TensorFlow Image Models
Introduction
TensorFlow Image Models (tfimm
) is a comprehensive collection of image models featuring pretrained weights. This project transplants a variety of architectures initially from the timm
library, originally developed for PyTorch, over to TensorFlow. These include Vision Transformers like ViT, DeiT, and Swin Transformers; MLP-Mixer models such as ResMLP and PoolFormer; various ResNet adaptations; and more recent advancements like ConvNeXt and Segment Anything. As tfimm
evolves, it's anticipated to include an even broader range of models.
The porting of these models is made possible due to the collaborative foundation provided by Ross Wightman's timm
library and the efforts enabling PyTorch and TensorFlow interoperability in the transformer
repository by Hugging Face. The project creators have made a dedicated effort to credit all original sources and are open to updating acknowledgments if any contributions were inadvertently overlooked.
Usage
The tfimm
package can easily be installed using the Python package manager pip
. To leverage pretrained weights, users need to install timm
separately. Once installed, users can load pretrained models and adjust them for different tasks by configuring the classifier layer. For instance, the number of classes in a model can be set to zero to remove the classification layer or adjusted according to specific needs, with new classification layers initialized if needed.
Here's a brief example of how to use it:
import tfimm
# Create a pretrained model
model = tfimm.create_model("vit_tiny_patch16_224", pretrained="timm")
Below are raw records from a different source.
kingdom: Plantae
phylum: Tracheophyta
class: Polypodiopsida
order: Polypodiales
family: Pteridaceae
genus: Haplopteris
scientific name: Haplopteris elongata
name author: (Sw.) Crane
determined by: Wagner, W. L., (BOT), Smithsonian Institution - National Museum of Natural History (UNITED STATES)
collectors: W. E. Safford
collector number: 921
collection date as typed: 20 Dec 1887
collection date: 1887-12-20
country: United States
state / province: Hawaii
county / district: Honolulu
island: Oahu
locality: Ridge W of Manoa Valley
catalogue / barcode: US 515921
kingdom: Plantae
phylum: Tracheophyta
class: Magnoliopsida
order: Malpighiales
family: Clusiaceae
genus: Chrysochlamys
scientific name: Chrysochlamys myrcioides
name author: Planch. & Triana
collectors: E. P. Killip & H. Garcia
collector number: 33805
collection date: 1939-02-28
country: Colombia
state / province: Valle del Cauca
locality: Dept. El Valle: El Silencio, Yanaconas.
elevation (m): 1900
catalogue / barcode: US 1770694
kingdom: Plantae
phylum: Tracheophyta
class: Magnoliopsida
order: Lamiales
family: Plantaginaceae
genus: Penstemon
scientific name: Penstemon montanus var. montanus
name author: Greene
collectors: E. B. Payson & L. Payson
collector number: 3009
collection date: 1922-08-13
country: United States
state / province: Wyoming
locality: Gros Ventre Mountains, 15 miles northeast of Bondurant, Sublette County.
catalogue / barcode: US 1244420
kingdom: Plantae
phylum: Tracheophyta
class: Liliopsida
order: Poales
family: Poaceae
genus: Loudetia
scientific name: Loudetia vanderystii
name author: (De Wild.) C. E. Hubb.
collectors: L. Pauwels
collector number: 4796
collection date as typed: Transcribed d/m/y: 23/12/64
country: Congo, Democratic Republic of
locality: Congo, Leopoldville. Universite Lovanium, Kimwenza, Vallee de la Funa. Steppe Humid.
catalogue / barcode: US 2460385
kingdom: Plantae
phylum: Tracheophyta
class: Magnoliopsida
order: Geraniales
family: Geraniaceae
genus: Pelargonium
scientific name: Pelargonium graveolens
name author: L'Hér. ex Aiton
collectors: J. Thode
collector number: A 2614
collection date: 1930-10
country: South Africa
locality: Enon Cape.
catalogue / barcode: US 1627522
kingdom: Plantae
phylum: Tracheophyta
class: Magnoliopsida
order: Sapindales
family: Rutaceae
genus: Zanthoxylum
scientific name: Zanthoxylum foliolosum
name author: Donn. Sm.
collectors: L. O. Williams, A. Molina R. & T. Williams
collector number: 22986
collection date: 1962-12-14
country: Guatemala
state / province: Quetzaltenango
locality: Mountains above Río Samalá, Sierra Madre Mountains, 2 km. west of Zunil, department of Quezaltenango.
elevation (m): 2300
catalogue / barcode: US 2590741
# List available models with pretrained weights
print(tfimm.list_models(pretrained="timm"))
All models in tfimm
are subclasses of tf.keras.Model
, and although they aren't functional models, they can be saved and loaded using TensorFlow's SavedModel
format. It is crucial to import the tfimm
library before loading a model to ensure compatibility.
Models
The collection includes:
- Vision Transformers like CaiT, DeiT, and ViT. These models utilize attention mechanisms for image recognition tasks.
- Swin Transformer, a hierarchical transformer that makes use of shifted windows.
- MLP-Mixer and related models, using multi-layer perceptrons instead of conventional convolutions.
- ConvMixer, an effort to blend convolutional techniques with mixer-style architectures.
- EfficientNet family, optimized for performance and speed, accommodating adversarial examples and self-training methods.
- MobileNet-V2, emphasizing efficiency and portability in mobile and embedded applications.
- Pyramid Vision Transformer, a convolution-free backbone suitable for dense image prediction.
- ResNet and its variations, longstanding architectures renowned for their deep residual networks.
Profiling
tfimm
includes profiling results for different GPU setups (like K80 and V100) to help users understand model scalability and performance. This includes metrics on maximum batch size fitting in GPU memory and the throughput of processed images per second, both for inference and backpropagation purposes.
License
The tfimm
project is open-source, distributed under the Apache 2.0 license, supporting collaborative development and innovation.
Contact
For discussions, updates, and questions about tfimm
, users can connect via the dedicated Slack channel.
This introduction provides an overview of the tfimm
project's goals, capabilities, and application opportunities, setting the stage for users to leverage its powerful image modeling capabilities in their TensorFlow projects.